0

kinect から取得した深度画像を使用してシャム ネットをトレーニングしたいのですが、コントラスト損失関数を使用してこのネットワークをトレーニングしたいのですが、mxnet でコントラスト損失関数が見つかりません。私の実装は次のとおりです。

def LossFunc(distance, label, margin):
distance = distance.reshape(label.shape)

dis_positive = distance * label

dis_negative = margin - distance
zeros = nd.zeros(label.shape, ctx=ctx)
dis_negative = nd.concat(dis_negative, zeros, dim=1)
dis_negative = nd.max(dis_negative, axis=1).reshape(label.shape)
dis_negative = (1-label) * dis_negative

return 0.5 * dis_positive**2 + 0.5 * dis_negative**2

そうですか?

4

1 に答える 1

4

Gluon APIを使用した Contrastive loss の実装は次のとおりです。

class ContrastiveLoss(Loss):
    def __init__(self, margin=2.0, weight=None, batch_axis=0, **kwargs):
        super(ContrastiveLoss, self).__init__(weight, batch_axis, **kwargs)
        self.margin = margin

    def hybrid_forward(self, F, output1, output2, label):
        euclidean_distance = F.sqrt(F.square(output1 - output2))
        loss_contrastive = F.mean(((1-label) * F.square(euclidean_distance) +
                                      label * F.square(F.clip(self.margin - euclidean_distance, 0.0, 10))))
        return loss_contrastive

hereから取得したシャムネットの使用方法のPyTorchの例に基づいて実装しました。

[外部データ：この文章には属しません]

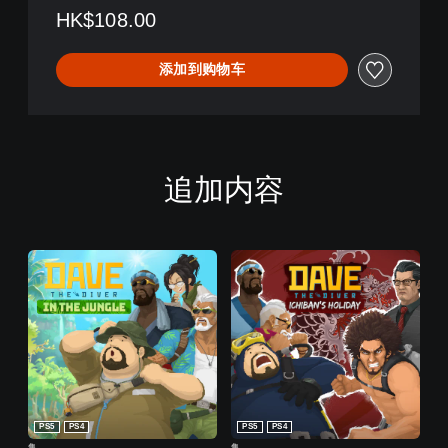
繁
HK$108.00
体
中
文
添加到购物车
,
英
语
)
追加内容
PS5
PS4
PS5
PS4
集
集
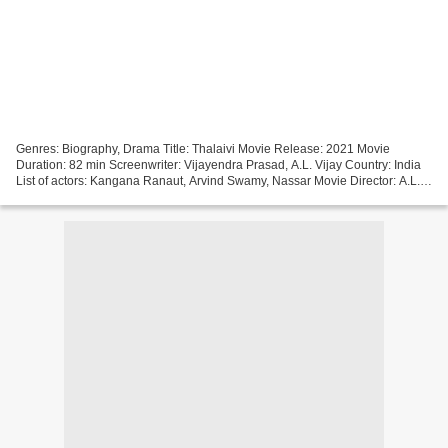
Genres: Biography, Drama Title: Thalaivi Movie Release: 2021 Movie
Duration: 82 min Screenwriter: Vijayendra Prasad, A.L. Vijay Country: India
List of actors: Kangana Ranaut, Arvind Swamy, Nassar Movie Director: A.L.
Vijay %%%%%%%%%%%%%%%%%%%%%%%%%%%%%%%%%...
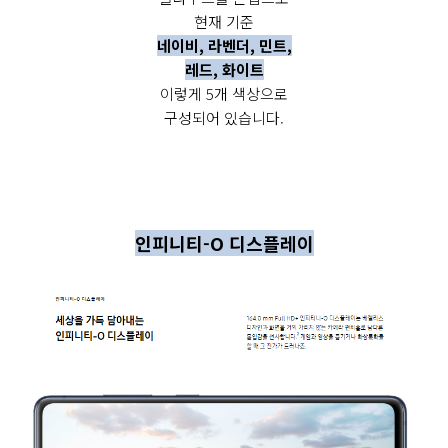
현재 기준
네이비, 라벤더, 민트,
레드, 화이트
이렇게 5개 색상으로
구성되어 있습니다.
인피니티-O 디스플레이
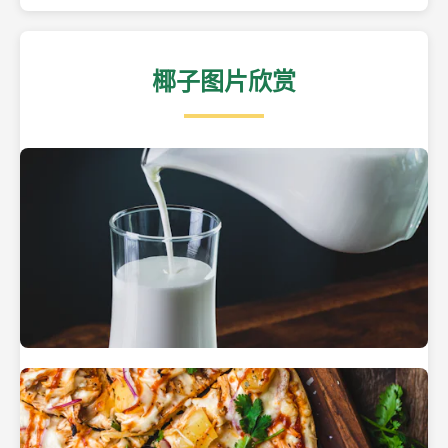
椰子图片欣赏
热带海滩上的椰子树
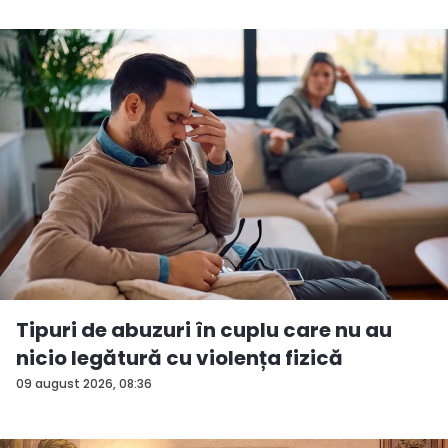
Tipuri de abuzuri în cuplu care nu au
nicio legătură cu violența fizică
09 august 2026, 08:36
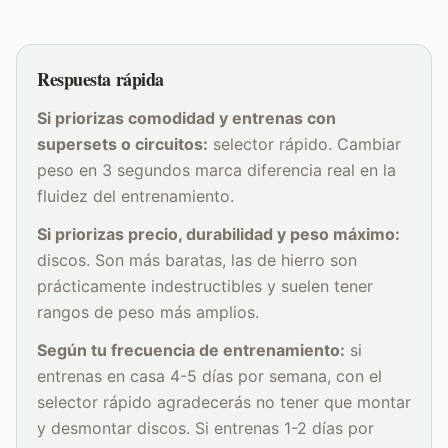
Respuesta rápida
Si priorizas comodidad y entrenas con
supersets o circuitos:
selector rápido. Cambiar
peso en 3 segundos marca diferencia real en la
fluidez del entrenamiento.
Si priorizas precio, durabilidad y peso máximo:
discos. Son más baratas, las de hierro son
prácticamente indestructibles y suelen tener
rangos de peso más amplios.
Según tu frecuencia de entrenamiento:
si
entrenas en casa 4-5 días por semana, con el
selector rápido agradecerás no tener que montar
y desmontar discos. Si entrenas 1-2 días por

PyTorch と MxNet にはかなりの違いがあるため、これを試してみたい場合は、実行可能な完全な例を次に示します。ただし、mxnet はそのままでは .pgm 画像の読み込みをサポートしていないため、AT&T の顔データをダウンロードし、画像を jpeg に変換する必要があります。

import matplotlib.pyplot as plt
import numpy as np
import random
from PIL import Image
import PIL.ImageOps
import mxnet as mx
from mxnet import autograd
from mxnet.base import numeric_types
from mxnet.gluon import nn, HybridBlock, Trainer
from mxnet.gluon.data import DataLoader
from mxnet.gluon.data.vision.datasets import ImageFolderDataset
from mxnet.gluon.loss import Loss


def imshow(img,text=None, should_save=False):
    npimg = img.numpy()
    plt.axis("off")
    if text:
        plt.text(75, 8, text, style='italic',fontweight='bold',
            bbox={'facecolor':'white', 'alpha':0.8, 'pad':10})
    plt.imshow(np.transpose(npimg, (1, 2, 0)))
    plt.show()


def show_plot(iteration, loss):
    plt.plot(iteration, loss)
    plt.show()


class Config:
    training_dir = "./faces/training/"
    testing_dir = "./faces/testing/"
    train_batch_size = 5
    train_number_epochs = 100


class SiameseNetworkDataset(ImageFolderDataset):
    def __init__(self, root, transform=None):
        super().__init__(root, flag=0, transform=transform)
        self.root = root
        self.transform = transform

    def __getitem__(self, index):
        items_with_index = list(enumerate(self.items))
        img0_index, img0_tuple = random.choice(items_with_index)
        # we need to make sure approx 50% of images are in the same class
        should_get_same_class = random.randint(0, 1)
        if should_get_same_class:
            while True:
                # keep looping till the same class image is found
                img1_index, img1_tuple = random.choice(items_with_index)
                if img0_tuple[1] == img1_tuple[1]:
                    break
        else:
            img1_index, img1_tuple = random.choice(items_with_index)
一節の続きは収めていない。